384,4 milliards CDF de dépenses en capital non budgétisées en 2025, principalement orientées vers la défense et les infrastructures
Le Gouvernement de la République démocratique du Congo République démocratique du Congo a exécuté, au cours de l’exercice budgétaire 2025, des dépenses en capital non initialement prévues dans la loi de finances, pour un montant total de 384,4 milliards de francs congolais (CDF), soit plus de 150 millions de dollars américains au taux de change moyen de la période.
Ces informations proviennent d’un document des services du ministère des Finances intitulé « Situation provisoire des dépenses en capital non initialement budgétisées pour l’exercice budgétaire 2025 ».
Des dépenses orientées vers les priorités stratégiques
Selon le rapport, ces ressources supplémentaires ont été principalement allouées à des secteurs jugés prioritaires par les autorités, notamment la défense nationale, les infrastructures ainsi que les transports et voies de communication.
La défense nationale en tête des allocations
Le secteur de la défense nationale arrive en première position avec une enveloppe de plus de 137,2 milliards de CDF. Ces dépenses interviennent dans un contexte sécuritaire tendu dans l’Est du pays, où les forces armées congolaises font face à l’activisme de plusieurs groupes armés.
Infrastructures et travaux publics : plus de 129 milliards CDF
Le secteur des infrastructures et travaux publics a bénéficié de plus de 129 milliards de CDF. Les investissements ont concerné plusieurs provinces, notamment Kinshasa, le Kasaï Oriental et l’Ituri, dans le cadre de projets d’aménagement, de réhabilitation et de modernisation des infrastructures publiques.
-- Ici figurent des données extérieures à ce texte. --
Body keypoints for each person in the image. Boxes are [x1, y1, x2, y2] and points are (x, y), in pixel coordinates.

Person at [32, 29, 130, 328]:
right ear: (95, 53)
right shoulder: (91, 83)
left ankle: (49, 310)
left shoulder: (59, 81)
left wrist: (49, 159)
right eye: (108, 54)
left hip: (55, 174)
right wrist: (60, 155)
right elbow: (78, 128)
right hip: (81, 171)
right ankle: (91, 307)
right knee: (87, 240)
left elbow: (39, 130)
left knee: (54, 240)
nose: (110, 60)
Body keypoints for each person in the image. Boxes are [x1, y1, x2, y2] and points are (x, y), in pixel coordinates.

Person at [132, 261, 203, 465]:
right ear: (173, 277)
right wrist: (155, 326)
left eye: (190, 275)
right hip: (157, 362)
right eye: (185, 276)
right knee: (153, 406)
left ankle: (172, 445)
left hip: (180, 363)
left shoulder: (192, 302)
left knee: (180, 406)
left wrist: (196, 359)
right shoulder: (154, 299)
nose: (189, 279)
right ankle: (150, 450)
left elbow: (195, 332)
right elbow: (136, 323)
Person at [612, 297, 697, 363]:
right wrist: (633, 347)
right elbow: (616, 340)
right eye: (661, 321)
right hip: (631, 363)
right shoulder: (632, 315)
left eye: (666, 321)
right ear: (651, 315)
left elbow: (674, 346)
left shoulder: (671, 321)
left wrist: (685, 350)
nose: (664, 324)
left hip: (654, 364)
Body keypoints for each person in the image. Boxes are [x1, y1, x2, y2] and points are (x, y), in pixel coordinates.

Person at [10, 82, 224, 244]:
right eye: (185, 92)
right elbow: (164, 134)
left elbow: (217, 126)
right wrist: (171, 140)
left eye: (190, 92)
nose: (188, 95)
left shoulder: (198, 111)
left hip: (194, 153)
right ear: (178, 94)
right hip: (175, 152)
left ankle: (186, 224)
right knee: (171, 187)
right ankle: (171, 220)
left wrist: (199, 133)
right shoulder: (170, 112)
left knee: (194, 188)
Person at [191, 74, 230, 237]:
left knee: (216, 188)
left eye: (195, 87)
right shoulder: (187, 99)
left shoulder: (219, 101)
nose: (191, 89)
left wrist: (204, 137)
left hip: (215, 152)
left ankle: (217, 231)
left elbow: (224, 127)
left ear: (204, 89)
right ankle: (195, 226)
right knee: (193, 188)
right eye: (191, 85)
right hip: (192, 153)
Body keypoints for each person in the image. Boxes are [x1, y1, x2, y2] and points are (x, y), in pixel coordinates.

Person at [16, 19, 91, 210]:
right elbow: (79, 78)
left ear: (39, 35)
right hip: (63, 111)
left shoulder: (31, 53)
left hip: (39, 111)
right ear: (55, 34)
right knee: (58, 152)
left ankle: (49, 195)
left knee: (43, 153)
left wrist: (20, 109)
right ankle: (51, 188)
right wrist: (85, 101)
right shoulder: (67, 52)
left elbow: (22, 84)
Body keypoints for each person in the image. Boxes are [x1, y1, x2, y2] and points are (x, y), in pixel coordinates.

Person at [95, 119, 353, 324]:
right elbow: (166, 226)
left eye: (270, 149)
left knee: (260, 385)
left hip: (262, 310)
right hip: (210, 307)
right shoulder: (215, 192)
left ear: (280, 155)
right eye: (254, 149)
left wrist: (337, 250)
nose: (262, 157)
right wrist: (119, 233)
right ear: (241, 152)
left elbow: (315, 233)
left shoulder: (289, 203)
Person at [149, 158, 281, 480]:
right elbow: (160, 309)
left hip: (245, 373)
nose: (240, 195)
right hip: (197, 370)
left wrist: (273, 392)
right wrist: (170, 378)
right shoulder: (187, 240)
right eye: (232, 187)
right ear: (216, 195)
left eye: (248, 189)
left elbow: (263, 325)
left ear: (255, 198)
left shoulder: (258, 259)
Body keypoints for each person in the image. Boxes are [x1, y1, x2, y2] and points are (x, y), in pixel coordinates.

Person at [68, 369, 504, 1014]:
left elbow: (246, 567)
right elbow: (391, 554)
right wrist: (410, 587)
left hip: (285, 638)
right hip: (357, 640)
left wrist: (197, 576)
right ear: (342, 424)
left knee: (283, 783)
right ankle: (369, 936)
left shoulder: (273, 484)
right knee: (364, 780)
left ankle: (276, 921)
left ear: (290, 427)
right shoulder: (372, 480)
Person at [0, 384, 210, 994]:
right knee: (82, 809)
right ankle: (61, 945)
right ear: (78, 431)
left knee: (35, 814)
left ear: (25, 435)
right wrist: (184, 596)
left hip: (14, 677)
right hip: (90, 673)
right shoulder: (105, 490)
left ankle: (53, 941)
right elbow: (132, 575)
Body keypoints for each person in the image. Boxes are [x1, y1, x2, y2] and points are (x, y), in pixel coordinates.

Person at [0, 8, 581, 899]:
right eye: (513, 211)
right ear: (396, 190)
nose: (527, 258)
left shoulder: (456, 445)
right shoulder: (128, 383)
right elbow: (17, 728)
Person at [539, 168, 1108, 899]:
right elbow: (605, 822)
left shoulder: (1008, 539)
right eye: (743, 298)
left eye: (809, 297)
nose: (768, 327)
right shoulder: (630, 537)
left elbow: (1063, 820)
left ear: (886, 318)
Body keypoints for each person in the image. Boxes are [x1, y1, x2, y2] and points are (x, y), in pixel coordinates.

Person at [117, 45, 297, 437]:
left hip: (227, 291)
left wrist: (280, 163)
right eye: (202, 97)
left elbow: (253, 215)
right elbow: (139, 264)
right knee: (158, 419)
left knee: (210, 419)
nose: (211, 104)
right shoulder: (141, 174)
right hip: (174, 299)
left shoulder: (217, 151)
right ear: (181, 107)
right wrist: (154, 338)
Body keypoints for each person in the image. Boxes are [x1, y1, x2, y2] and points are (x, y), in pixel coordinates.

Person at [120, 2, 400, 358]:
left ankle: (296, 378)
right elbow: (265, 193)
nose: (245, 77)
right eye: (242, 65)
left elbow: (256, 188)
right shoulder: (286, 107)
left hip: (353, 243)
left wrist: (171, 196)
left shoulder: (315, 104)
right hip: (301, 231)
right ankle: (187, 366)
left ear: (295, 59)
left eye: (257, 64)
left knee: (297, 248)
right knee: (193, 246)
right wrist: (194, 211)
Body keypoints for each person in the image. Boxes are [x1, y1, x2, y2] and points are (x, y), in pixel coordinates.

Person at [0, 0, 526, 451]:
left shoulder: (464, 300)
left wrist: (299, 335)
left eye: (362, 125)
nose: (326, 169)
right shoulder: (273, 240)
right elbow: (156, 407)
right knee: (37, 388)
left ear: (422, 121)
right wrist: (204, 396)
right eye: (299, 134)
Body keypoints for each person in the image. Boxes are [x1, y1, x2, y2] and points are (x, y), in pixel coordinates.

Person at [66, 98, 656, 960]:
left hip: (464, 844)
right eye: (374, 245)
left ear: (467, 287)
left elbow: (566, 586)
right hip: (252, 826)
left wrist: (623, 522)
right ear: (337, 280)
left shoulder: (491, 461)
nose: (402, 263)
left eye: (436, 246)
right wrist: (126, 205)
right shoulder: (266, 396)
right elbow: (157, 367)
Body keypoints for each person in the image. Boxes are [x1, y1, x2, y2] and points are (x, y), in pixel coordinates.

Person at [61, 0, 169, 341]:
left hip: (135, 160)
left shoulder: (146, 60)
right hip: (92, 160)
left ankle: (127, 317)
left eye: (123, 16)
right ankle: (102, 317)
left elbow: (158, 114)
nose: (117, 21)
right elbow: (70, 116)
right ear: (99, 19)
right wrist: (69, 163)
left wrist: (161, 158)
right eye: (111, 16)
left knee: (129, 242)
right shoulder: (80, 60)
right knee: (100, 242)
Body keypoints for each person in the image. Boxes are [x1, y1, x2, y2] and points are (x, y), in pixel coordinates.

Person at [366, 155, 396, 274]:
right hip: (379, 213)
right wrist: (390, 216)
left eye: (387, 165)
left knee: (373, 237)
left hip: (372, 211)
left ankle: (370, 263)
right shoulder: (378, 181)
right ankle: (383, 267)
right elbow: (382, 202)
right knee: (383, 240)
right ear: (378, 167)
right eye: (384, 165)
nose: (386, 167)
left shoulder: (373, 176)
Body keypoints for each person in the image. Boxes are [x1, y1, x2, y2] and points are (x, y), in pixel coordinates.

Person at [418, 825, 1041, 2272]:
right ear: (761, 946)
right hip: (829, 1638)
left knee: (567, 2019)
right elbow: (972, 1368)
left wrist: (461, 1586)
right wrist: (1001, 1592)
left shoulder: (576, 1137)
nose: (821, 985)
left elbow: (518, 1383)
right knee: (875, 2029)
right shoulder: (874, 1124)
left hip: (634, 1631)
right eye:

Transports et connectivité en appui
Le secteur des transports et voies de communication a également été financé à hauteur de plus de 48 milliards de CDF. Une partie de ces fonds a été consacrée à la poursuite des travaux de modernisation de l’aéroport de Murongo, situé à Bunia, dans la province de l’Ituri.
Des ajustements budgétaires face aux urgences nationales
La publication de ces données permet de mieux comprendre l’orientation des investissements publics réalisés en dehors des prévisions initiales. Elle met en évidence les ajustements opérés par le gouvernement pour répondre à des besoins urgents ou stratégiques en cours d’exercice.
Ces dépenses supplémentaires traduisent également la volonté des autorités de concilier impératifs sécuritaires et investissements en infrastructures, considérés comme essentiels au développement économique et à l’amélioration de la connectivité du pays.